START TASK INPUTS

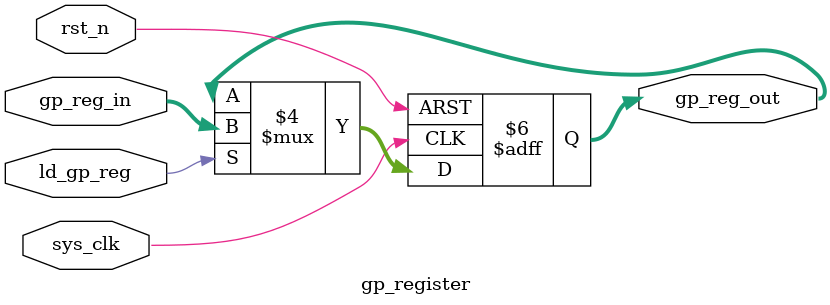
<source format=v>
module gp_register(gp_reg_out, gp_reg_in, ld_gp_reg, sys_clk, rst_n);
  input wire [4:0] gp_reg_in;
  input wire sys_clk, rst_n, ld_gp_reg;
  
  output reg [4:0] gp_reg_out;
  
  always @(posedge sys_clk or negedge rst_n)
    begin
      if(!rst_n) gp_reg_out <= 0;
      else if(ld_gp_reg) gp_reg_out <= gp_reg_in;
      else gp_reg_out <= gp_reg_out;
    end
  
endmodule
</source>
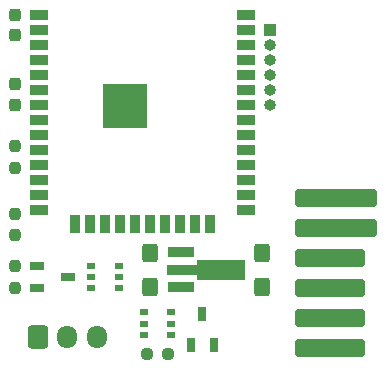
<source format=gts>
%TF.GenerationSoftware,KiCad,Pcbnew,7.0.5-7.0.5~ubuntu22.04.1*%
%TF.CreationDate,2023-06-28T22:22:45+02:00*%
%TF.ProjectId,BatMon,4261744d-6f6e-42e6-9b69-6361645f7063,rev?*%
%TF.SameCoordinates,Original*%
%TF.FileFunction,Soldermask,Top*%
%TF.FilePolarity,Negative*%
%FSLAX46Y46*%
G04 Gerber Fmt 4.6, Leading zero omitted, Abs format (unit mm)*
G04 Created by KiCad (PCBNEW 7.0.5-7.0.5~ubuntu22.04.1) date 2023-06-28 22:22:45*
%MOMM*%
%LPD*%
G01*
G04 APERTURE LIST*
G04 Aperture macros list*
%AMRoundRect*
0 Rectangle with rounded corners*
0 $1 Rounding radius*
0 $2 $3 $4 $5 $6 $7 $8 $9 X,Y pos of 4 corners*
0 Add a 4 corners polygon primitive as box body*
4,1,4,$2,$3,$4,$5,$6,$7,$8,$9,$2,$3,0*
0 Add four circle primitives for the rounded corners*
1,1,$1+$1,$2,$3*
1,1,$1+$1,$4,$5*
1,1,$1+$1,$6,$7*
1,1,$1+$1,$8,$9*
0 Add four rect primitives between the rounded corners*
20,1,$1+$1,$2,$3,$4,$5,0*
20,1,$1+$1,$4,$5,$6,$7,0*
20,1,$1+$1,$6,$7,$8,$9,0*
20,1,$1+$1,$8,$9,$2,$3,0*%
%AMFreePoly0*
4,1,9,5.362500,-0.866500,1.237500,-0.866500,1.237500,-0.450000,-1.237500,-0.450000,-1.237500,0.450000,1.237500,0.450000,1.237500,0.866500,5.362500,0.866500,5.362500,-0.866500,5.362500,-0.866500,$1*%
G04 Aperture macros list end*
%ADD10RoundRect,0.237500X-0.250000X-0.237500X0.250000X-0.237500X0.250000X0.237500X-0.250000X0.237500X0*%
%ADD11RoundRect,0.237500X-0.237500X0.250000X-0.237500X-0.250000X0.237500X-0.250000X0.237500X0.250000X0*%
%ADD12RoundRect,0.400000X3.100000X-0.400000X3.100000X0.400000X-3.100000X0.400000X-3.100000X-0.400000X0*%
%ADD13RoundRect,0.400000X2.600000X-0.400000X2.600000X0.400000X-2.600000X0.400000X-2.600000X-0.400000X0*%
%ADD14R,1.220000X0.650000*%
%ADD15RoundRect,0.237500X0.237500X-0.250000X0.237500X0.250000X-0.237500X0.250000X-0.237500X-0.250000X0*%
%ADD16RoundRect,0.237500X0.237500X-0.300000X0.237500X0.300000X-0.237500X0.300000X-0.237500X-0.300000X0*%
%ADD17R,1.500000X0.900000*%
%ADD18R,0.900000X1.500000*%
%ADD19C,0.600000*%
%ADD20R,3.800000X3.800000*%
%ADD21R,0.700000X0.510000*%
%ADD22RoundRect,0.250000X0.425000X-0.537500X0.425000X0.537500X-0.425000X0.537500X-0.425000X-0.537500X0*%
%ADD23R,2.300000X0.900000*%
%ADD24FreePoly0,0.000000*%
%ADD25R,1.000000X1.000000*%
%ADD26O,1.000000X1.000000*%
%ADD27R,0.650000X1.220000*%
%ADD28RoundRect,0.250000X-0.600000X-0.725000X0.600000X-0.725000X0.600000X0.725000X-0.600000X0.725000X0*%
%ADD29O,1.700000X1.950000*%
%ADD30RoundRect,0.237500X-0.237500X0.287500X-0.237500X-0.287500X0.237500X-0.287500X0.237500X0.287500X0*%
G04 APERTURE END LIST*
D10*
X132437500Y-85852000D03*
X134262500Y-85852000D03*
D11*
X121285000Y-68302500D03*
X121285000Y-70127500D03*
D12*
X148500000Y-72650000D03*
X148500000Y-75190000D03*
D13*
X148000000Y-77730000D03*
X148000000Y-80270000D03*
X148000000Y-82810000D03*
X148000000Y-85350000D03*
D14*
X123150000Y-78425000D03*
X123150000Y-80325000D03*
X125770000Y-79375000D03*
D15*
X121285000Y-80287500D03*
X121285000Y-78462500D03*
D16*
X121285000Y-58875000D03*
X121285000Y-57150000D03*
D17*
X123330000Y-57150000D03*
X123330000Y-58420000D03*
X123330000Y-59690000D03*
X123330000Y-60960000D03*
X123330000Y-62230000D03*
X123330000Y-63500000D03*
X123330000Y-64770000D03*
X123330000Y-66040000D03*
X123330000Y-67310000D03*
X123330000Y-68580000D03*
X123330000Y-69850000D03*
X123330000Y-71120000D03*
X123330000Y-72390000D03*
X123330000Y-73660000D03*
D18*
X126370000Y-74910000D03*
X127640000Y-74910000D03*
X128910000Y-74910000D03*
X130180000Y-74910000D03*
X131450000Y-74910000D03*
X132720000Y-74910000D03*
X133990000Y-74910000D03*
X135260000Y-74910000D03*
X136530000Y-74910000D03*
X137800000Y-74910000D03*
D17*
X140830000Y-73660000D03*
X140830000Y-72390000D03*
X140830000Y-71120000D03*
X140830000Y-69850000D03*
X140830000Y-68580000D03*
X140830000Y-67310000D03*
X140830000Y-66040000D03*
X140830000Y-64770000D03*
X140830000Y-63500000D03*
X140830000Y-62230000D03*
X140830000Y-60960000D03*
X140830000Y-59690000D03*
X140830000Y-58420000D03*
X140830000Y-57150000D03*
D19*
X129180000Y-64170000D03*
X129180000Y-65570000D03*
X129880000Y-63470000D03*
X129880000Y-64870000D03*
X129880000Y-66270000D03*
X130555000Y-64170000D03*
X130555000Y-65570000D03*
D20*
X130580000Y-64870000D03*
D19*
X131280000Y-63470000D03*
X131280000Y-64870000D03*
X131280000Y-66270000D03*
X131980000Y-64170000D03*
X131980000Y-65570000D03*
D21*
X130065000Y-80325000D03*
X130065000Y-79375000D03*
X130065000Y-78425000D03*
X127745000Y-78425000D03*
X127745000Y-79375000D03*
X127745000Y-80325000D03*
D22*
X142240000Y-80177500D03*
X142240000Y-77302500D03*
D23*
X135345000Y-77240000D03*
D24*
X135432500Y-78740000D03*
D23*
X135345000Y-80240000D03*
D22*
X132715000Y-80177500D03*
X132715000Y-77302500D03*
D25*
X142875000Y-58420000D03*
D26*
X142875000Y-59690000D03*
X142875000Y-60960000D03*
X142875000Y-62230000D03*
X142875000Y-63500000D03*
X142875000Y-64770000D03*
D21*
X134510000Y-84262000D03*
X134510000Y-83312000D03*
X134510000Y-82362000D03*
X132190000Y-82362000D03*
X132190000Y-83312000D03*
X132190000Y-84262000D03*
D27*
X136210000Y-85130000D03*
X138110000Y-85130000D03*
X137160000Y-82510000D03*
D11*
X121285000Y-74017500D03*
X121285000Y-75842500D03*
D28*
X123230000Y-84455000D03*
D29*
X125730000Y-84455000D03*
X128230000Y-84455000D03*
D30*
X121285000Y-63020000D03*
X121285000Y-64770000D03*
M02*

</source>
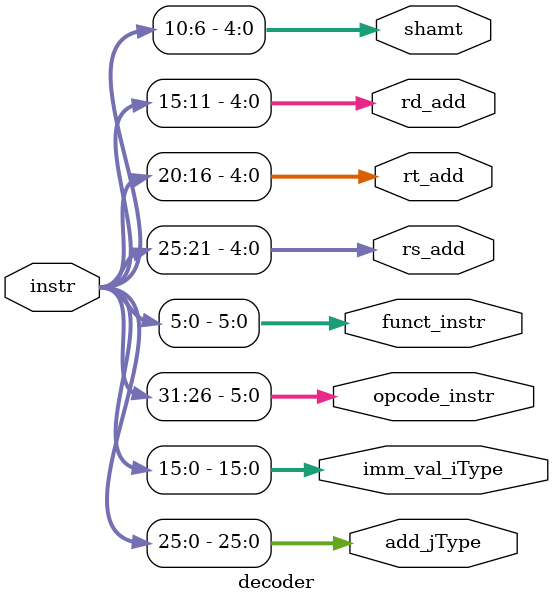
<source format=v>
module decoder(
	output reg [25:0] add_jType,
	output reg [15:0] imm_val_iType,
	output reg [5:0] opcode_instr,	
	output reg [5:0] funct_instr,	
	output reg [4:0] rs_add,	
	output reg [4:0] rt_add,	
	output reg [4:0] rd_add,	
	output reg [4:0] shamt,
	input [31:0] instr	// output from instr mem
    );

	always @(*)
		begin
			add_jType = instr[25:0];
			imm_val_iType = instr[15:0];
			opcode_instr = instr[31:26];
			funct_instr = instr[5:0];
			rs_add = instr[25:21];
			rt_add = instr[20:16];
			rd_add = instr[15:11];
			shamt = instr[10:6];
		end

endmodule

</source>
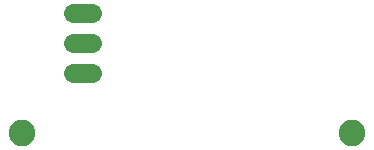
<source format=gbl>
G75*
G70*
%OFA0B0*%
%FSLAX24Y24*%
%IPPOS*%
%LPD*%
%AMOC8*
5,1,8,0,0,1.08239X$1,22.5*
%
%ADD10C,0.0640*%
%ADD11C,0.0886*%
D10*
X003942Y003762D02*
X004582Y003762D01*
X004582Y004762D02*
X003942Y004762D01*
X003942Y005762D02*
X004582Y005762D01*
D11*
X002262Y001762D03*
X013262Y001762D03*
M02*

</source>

END TASK INPUTS
START TASK INPUTS

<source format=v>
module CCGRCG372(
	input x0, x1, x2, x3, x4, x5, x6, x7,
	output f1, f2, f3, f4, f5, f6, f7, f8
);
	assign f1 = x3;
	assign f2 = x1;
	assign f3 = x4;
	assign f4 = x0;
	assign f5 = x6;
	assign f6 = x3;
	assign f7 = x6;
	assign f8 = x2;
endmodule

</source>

END TASK INPUTS

When a line in the records above contains the word "macros", copy it.

G04 Aperture macros list*
G04 Aperture macros list end*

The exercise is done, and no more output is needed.